Leave out the pictures and set down exactly the lines from the start of the listing through the one with "ring dip: (156, 162)", both included.

BEGIN Records for processing

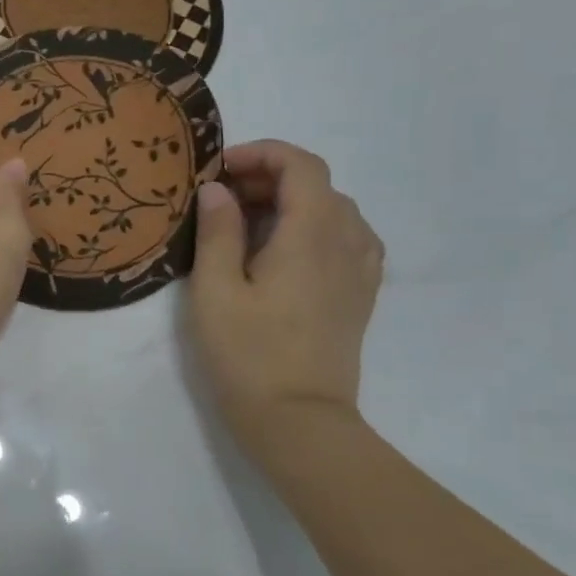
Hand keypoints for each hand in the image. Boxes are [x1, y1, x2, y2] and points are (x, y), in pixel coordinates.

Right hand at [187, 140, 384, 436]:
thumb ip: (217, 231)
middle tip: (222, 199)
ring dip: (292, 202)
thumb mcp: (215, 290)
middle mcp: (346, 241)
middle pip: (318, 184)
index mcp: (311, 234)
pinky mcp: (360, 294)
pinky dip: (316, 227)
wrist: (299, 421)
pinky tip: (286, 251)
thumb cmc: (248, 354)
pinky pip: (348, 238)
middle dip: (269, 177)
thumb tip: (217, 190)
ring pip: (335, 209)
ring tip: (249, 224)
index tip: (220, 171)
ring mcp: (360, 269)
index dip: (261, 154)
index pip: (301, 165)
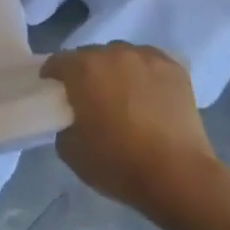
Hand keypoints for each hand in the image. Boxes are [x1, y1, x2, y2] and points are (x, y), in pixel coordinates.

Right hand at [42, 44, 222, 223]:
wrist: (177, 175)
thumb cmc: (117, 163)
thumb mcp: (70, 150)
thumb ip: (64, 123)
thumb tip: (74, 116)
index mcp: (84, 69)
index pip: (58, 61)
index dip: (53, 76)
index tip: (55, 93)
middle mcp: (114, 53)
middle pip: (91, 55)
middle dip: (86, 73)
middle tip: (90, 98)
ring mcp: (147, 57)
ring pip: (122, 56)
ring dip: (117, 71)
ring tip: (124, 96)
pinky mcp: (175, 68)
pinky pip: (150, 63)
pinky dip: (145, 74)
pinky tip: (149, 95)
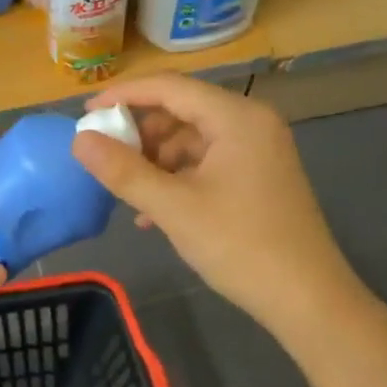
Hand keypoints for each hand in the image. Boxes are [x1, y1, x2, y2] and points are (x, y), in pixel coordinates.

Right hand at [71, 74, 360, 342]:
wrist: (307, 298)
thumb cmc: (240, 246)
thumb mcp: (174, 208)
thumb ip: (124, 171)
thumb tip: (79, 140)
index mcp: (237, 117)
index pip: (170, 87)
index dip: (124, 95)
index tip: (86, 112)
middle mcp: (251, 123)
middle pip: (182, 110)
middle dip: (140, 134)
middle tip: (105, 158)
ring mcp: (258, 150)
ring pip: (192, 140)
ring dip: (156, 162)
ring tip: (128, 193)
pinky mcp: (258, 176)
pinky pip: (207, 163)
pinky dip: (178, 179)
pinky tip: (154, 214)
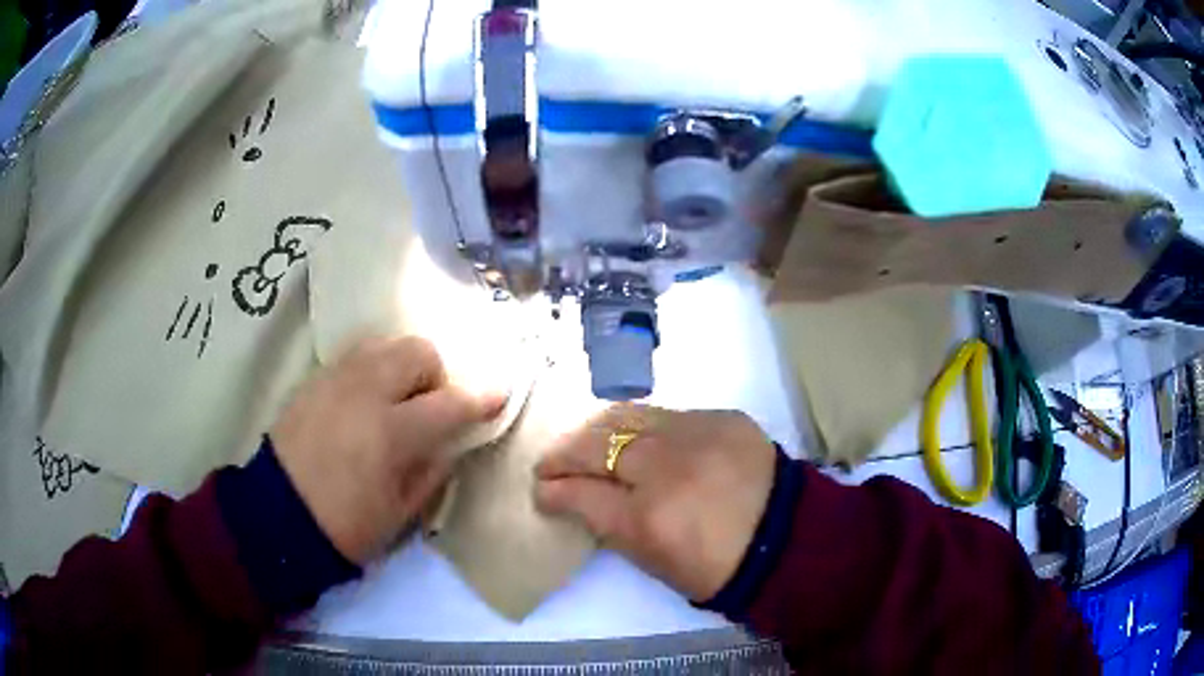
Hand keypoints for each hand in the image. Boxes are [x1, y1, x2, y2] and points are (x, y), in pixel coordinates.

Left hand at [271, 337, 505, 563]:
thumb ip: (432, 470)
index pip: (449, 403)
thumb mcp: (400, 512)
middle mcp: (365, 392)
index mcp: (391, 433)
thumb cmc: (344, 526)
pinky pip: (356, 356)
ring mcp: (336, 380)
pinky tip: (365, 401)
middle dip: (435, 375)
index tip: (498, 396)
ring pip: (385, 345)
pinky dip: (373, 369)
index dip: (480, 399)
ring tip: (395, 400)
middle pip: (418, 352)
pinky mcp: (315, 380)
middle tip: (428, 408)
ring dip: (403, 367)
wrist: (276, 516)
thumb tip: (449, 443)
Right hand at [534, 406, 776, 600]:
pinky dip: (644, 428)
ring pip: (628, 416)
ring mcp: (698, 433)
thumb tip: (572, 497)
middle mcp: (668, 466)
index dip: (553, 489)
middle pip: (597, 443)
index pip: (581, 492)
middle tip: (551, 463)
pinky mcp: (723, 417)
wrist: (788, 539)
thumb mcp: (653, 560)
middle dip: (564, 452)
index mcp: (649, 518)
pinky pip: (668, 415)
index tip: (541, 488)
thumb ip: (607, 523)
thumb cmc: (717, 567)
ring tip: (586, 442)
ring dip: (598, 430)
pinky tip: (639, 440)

END Records for processing

Result of this task —
Hand keypoints for each hand in the image. Boxes are [x1, y1, x2, y2] and points are (x, y), in pixel coordinates.

Right hand at [187, 140, 384, 436]:
thumb ip: (217, 231)
middle tip: (222, 199)
ring dip: (292, 202)
thumb mcp: (215, 290)
middle mcp: (346, 241)
middle pip: (318, 184)
index mcp: (311, 234)
pinky mcp: (360, 294)
pinky dip: (316, 227)
wrist: (299, 421)
pinky tip: (286, 251)
thumb cmc: (248, 354)
pinky pip: (348, 238)
middle dip: (269, 177)
thumb tip: (217, 190)
ring pip: (335, 209)
ring tip: (249, 224)
index tip: (220, 171)
ring mcp: (360, 269)
index dip: (261, 154)
index pip: (301, 165)
Hand keypoints for each hand in the image. Boxes are [x1, y1, x2, y2] and points are (x, y), in pixel coordinates.

Right hand at [42, 44, 222, 223]:
wrist: (177, 175)
thumb cmc: (117, 163)
thumb mcp: (70, 150)
thumb ip: (64, 123)
thumb tip: (74, 116)
index mcp: (84, 69)
index pip: (58, 61)
index dip: (53, 76)
index tip: (55, 93)
middle mcp: (114, 53)
middle pip: (91, 55)
middle dip: (86, 73)
middle tip: (90, 98)
ring mcp: (147, 57)
ring pip: (122, 56)
ring dip: (117, 71)
ring tip: (124, 96)
pinky mcp: (175, 68)
pinky pip: (150, 63)
pinky dip: (145, 74)
pinky tip: (149, 95)
Hand keypoints for each hand in the image. Boxes are [x1, y1, x2, y2] and points are (x, y), in pixel coordinates.

Right hand at [71, 74, 360, 342]:
wrist: (307, 298)
thumb cmc: (240, 246)
thumb mcp: (174, 208)
thumb ip: (124, 171)
thumb tip: (79, 140)
index mcp: (237, 117)
index pip: (170, 87)
index dip: (124, 95)
index tip: (86, 112)
middle mcp: (251, 123)
middle pip: (182, 110)
middle dip: (140, 134)
middle tip: (105, 158)
ring mcp: (258, 150)
ring pip: (192, 140)
ring dip: (156, 162)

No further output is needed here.